BORGO SAN LORENZO – Nella seduta di martedì 21 Aprile del Consiglio comunale di Borgo San Lorenzo è stata discussa e bocciata dalla maggioranza una mozione in sostegno della nuova strada tra il Carlone e Calenzano. Documento presentato dal gruppo di centrodestra Borgo Visione (articolo qui) e poi sostenuto anche dal Partito Democratico, che aveva a sua volta espresso parere favorevole in merito alla nuova arteria (articolo qui). Questa convergenza però non è bastata, e ora Borgo Visione parla di “scelta incomprensibile” da parte della maggioranza:
La bocciatura della mozione presentata da Borgo Visione (che rappresenta il centro destra in consiglio comunale) sulla possibilità di adeguamento della Strada Provinciale 107 segna un passaggio politico grave e miope per il futuro del Mugello.
Il Consiglio comunale di Borgo San Lorenzo, ovvero la maggioranza che sostiene il Sindaco Romagnoli, ha infatti respinto un documento, presentato da Borgo Visione e sostenuto anche dal Partito Democratico, discusso nella seduta di ieri, che ha scelto con senso di responsabilità di appoggiare una proposta importante per il territorio.
Parliamo di un’infrastruttura, la SP107 Carlone Legri, che andrebbe a migliorare il collegamento tra Mugello e Piana Fiorentina, tema concreto che riguarda ogni giorno migliaia di cittadini mugellani.
Sono oltre seimila le persone che quotidianamente si spostano verso la Piana per lavoro, studio e servizi. Per loro una viabilità più moderna ed efficiente significherebbe meno disagi, meno tempi morti e maggiori opportunità.

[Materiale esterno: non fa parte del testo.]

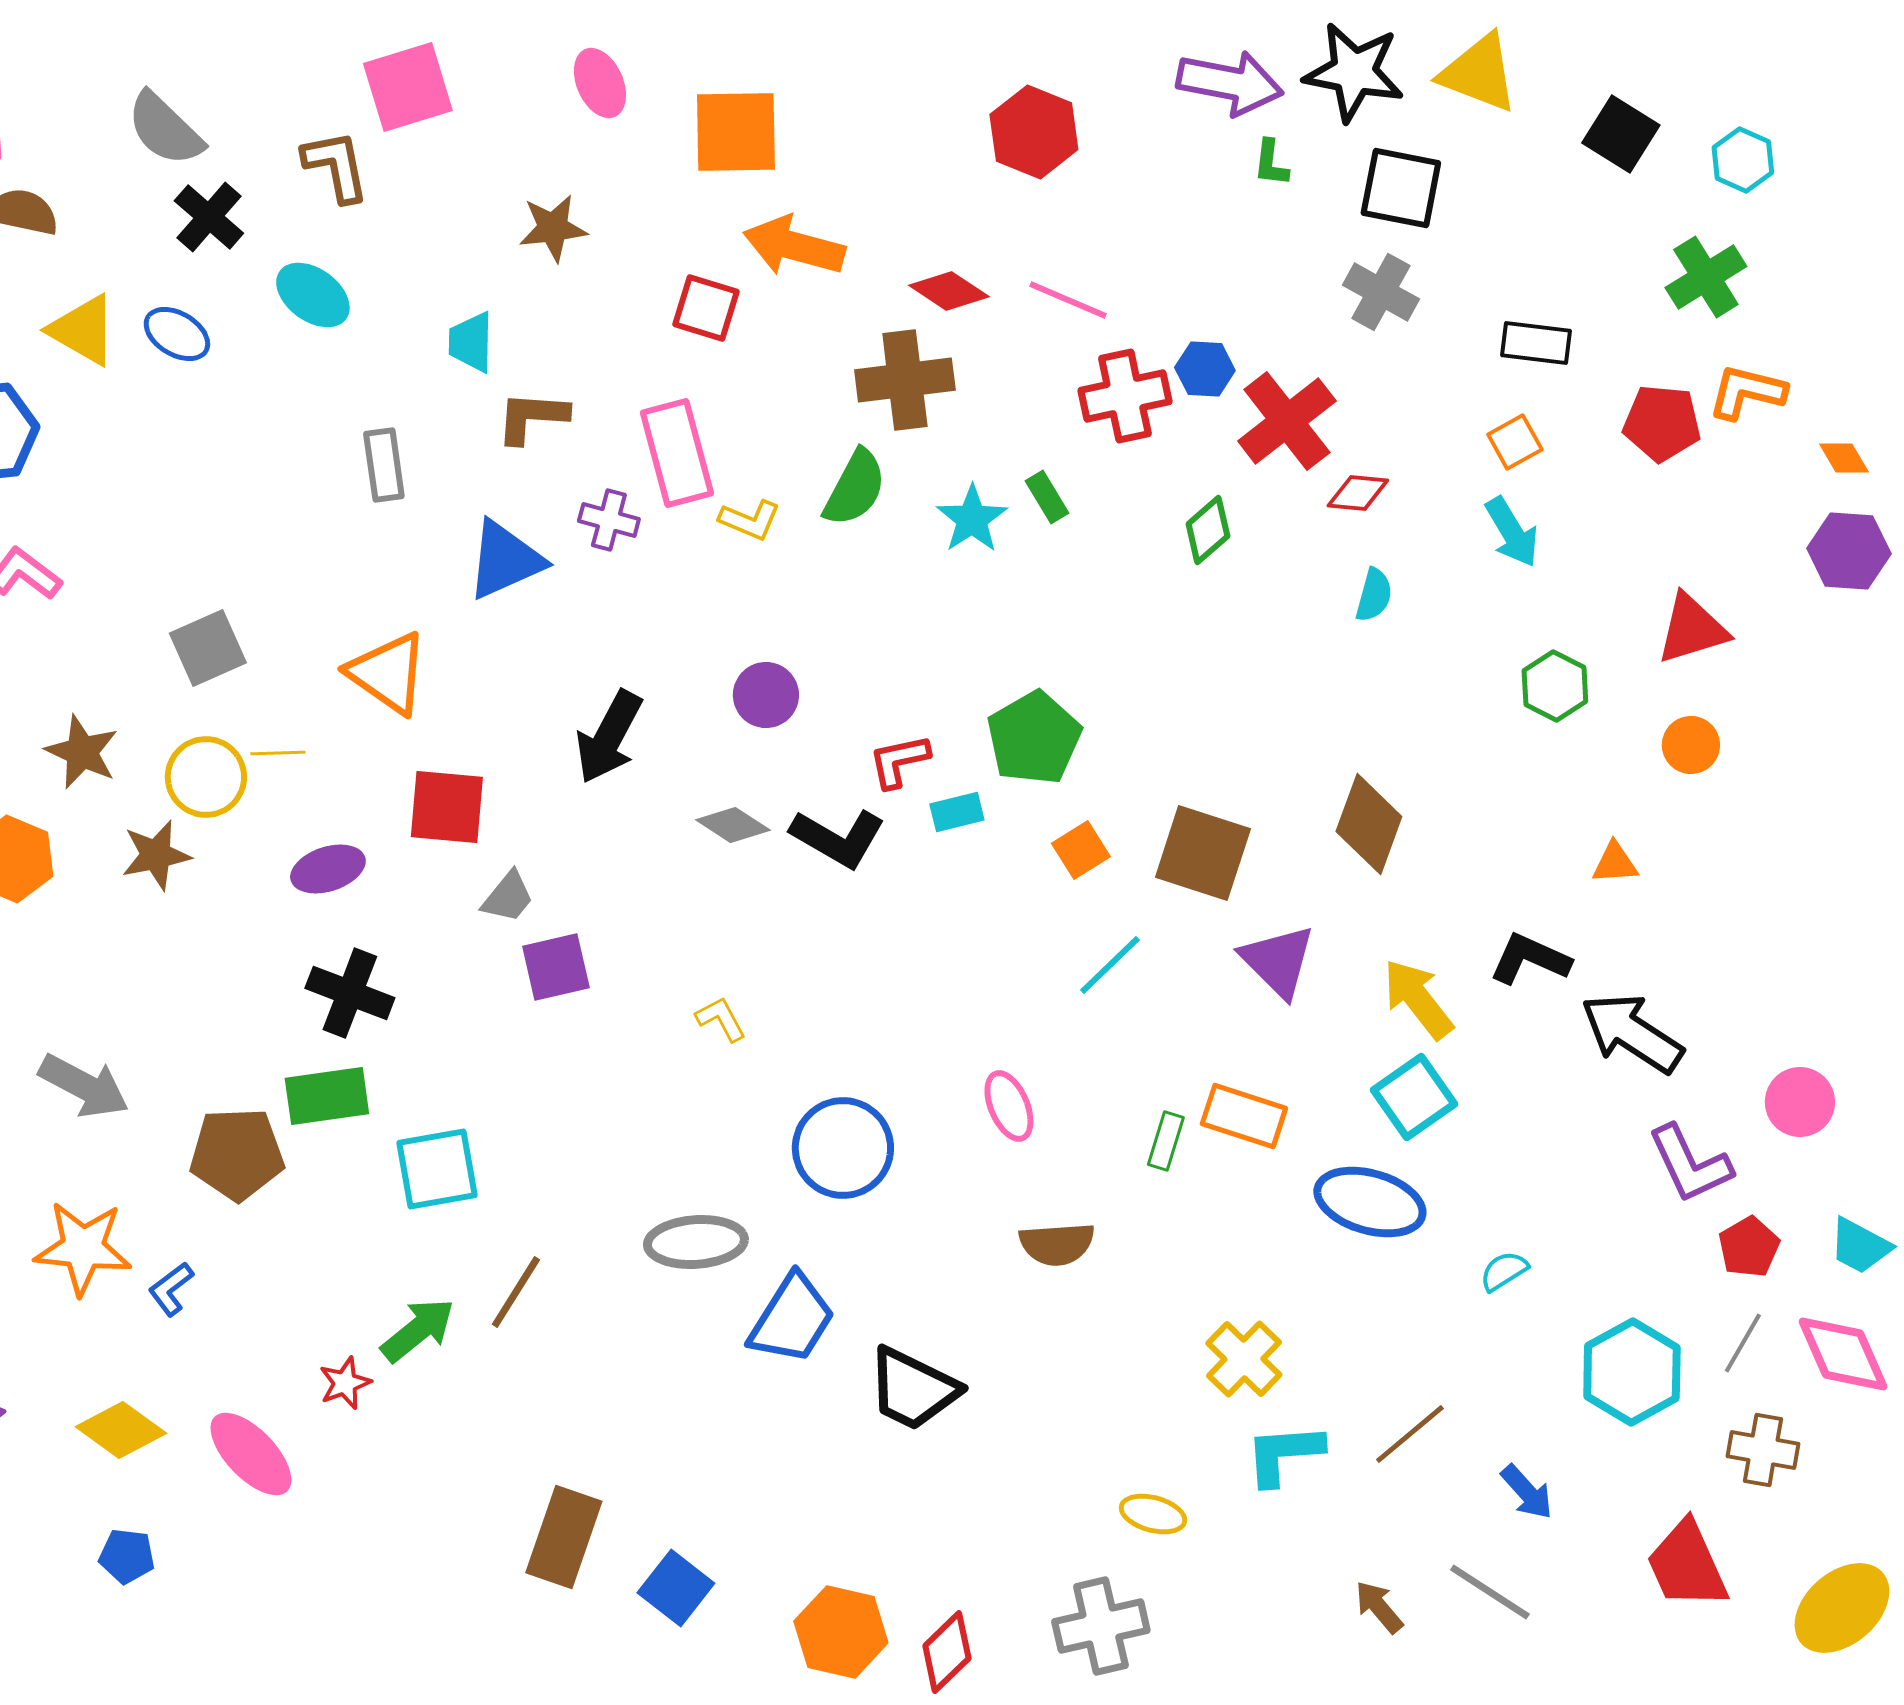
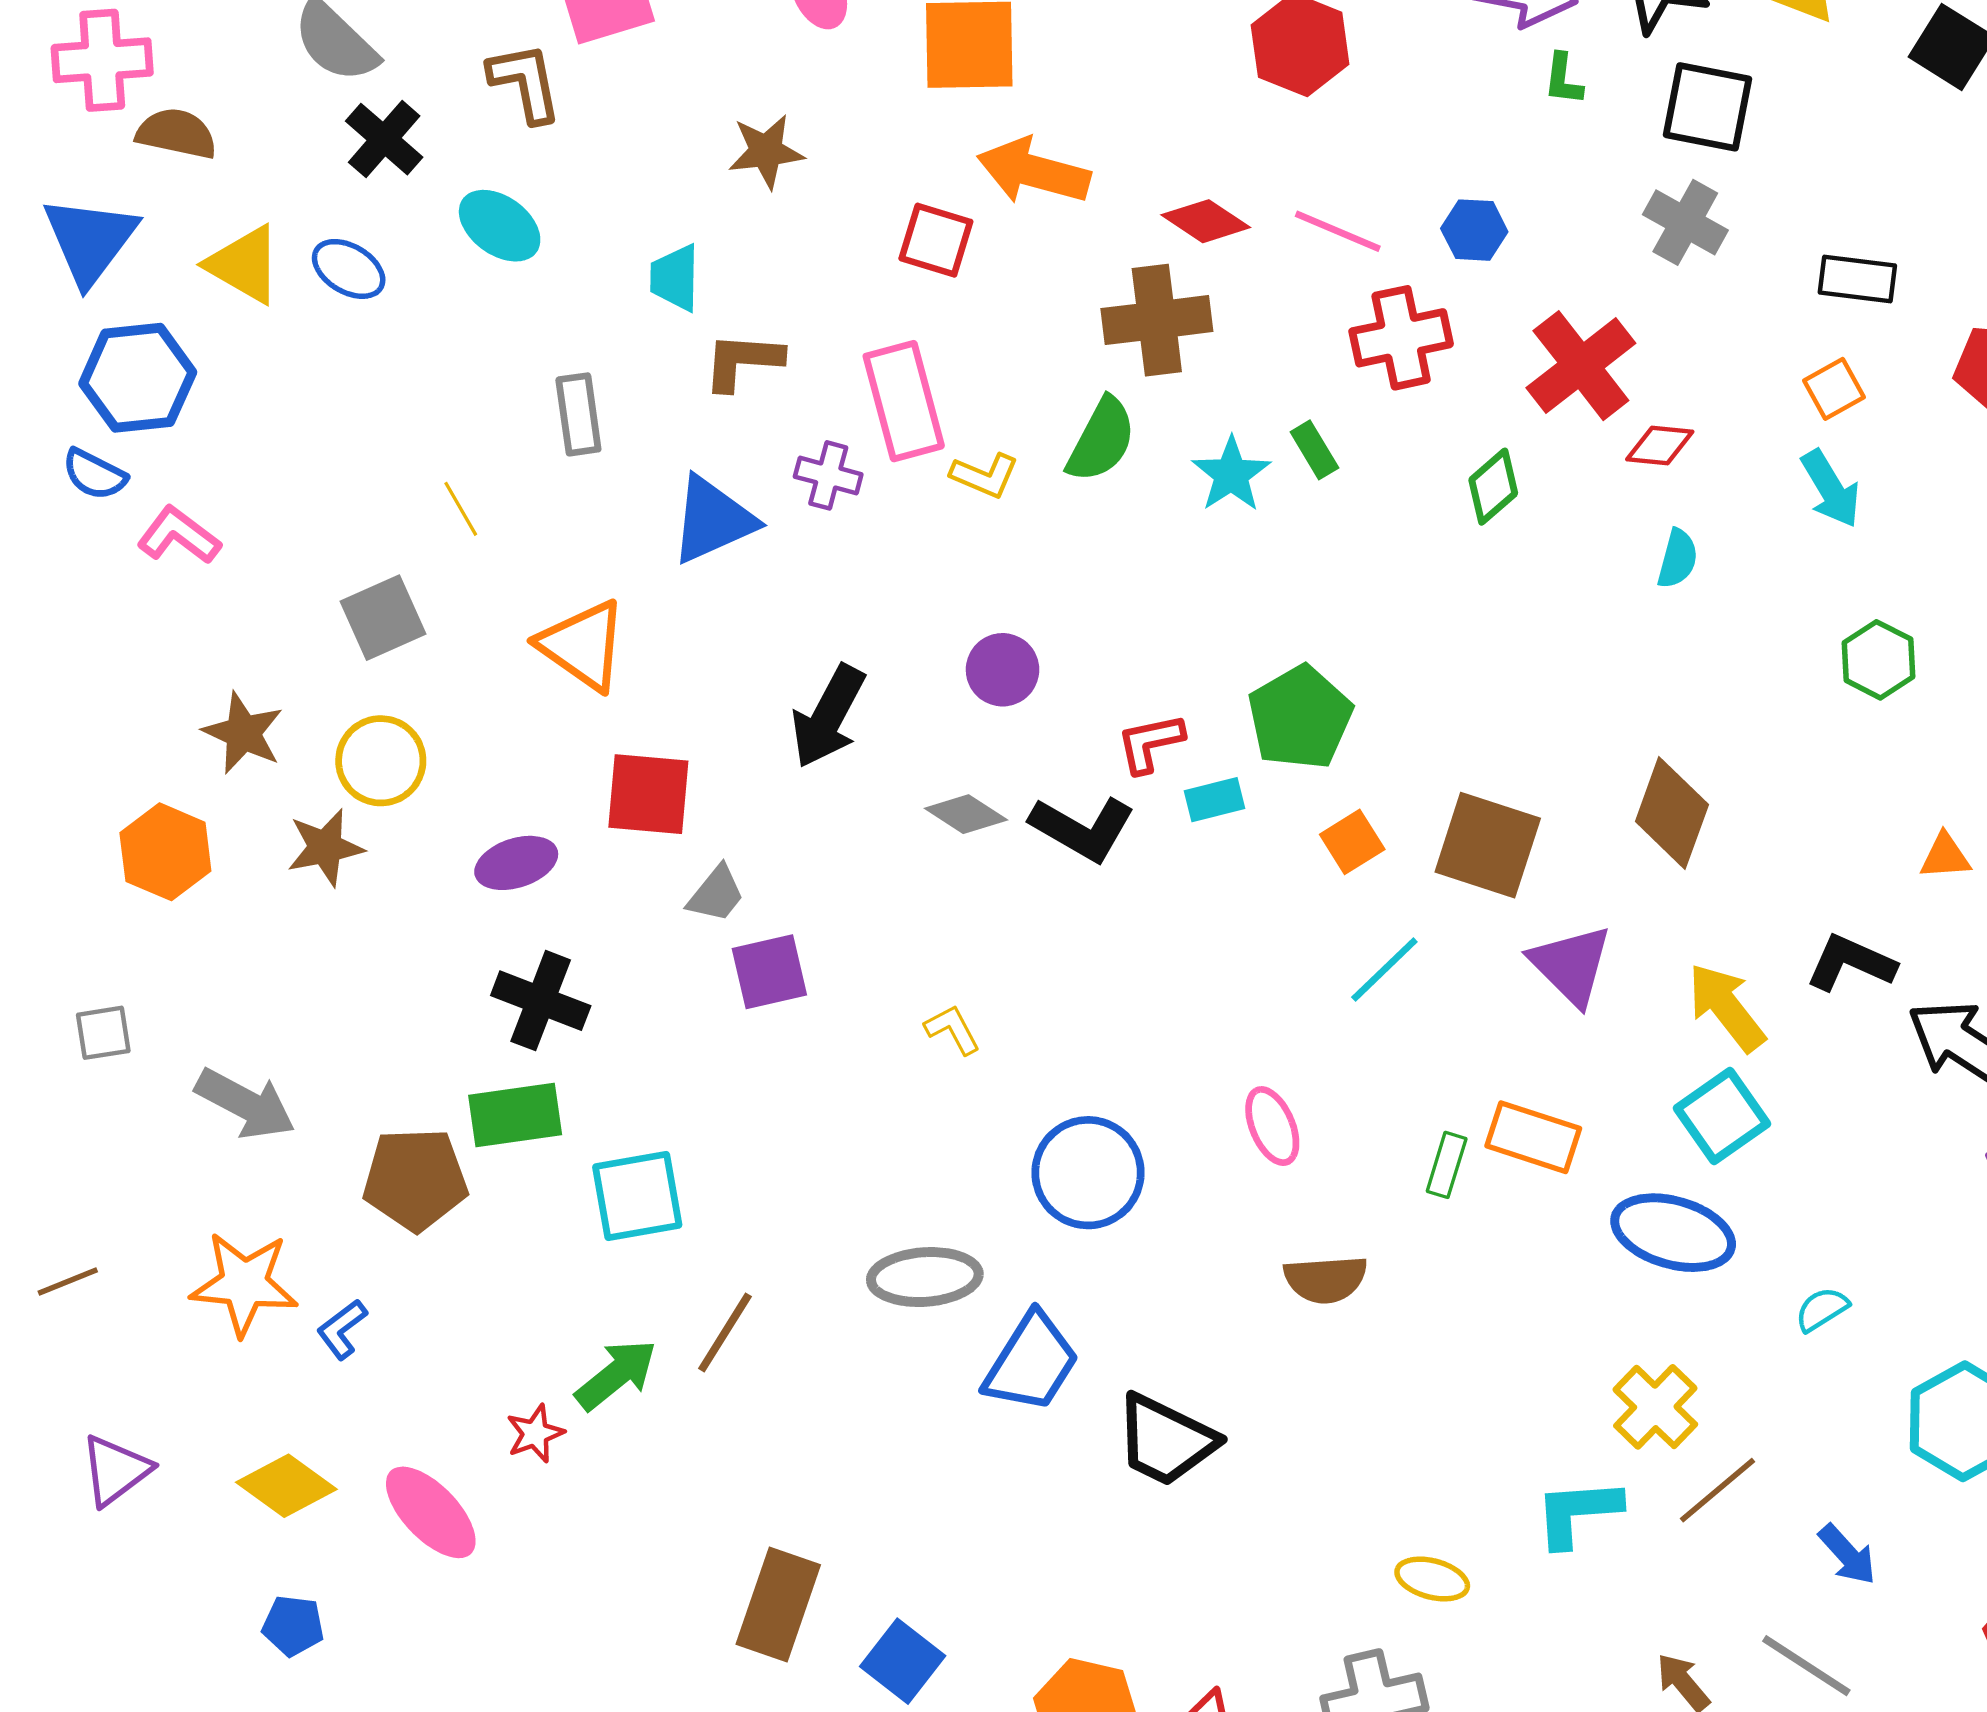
blue hexagon: (1205, 369) -> (1474, 230), moved
yellow line: (278, 753) -> (461, 509), moved, turned 62
yellow cross: (1244, 1359) -> (1655, 1407), moved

Su questo progetto si è espresso favorevolmente anche il presidente della Regione Toscana Eugenio Giani, che ha stanziato i fondi per una riprogettazione (pur discutibile) del tracciato della Sp107, di fatto riaprendo la speranza per il completamento di un’opera abbandonata da 50 anni.
Un segnale chiaro anche dal Governatore Giani della rilevanza dell’opera e della necessità di affrontare in modo serio uno dei nodi storici della mobilità mugellana, proprio adesso che anche a causa delle numerose frane, soffre pesantemente per i propri limiti ed arretratezze.
Di fronte a tutto questo, la scelta della maggioranza che governa Borgo San Lorenzo appare incomprensibile.
Ancora una volta l’ideologia prevale sul pragmatismo e sulle esigenze reali dei cittadini. Dire no a un’infrastruttura del genere significa dire no a un’idea concreta di sviluppo, crescita e competitività del territorio e una seria politica di lotta contro lo spopolamento.
Va invece sottolineato il comportamento responsabile delle opposizioni, che su questo tema hanno saputo superare appartenenze e steccati politici.
Il voto favorevole di Borgo Visione e del Partito Democratico dimostra che quando c’è in gioco l’interesse del Mugello si può e si deve lavorare insieme.
Il Mugello ha bisogno di risposte, di uscire dall’isolamento, di un sistema di mobilità adeguato, non di chiusure ideologiche. Ha bisogno di opere utili, visione strategica e coraggio amministrativo.
Chi oggi blocca questa prospettiva si assume una responsabilità politica chiara davanti ai cittadini e davanti al futuro del territorio.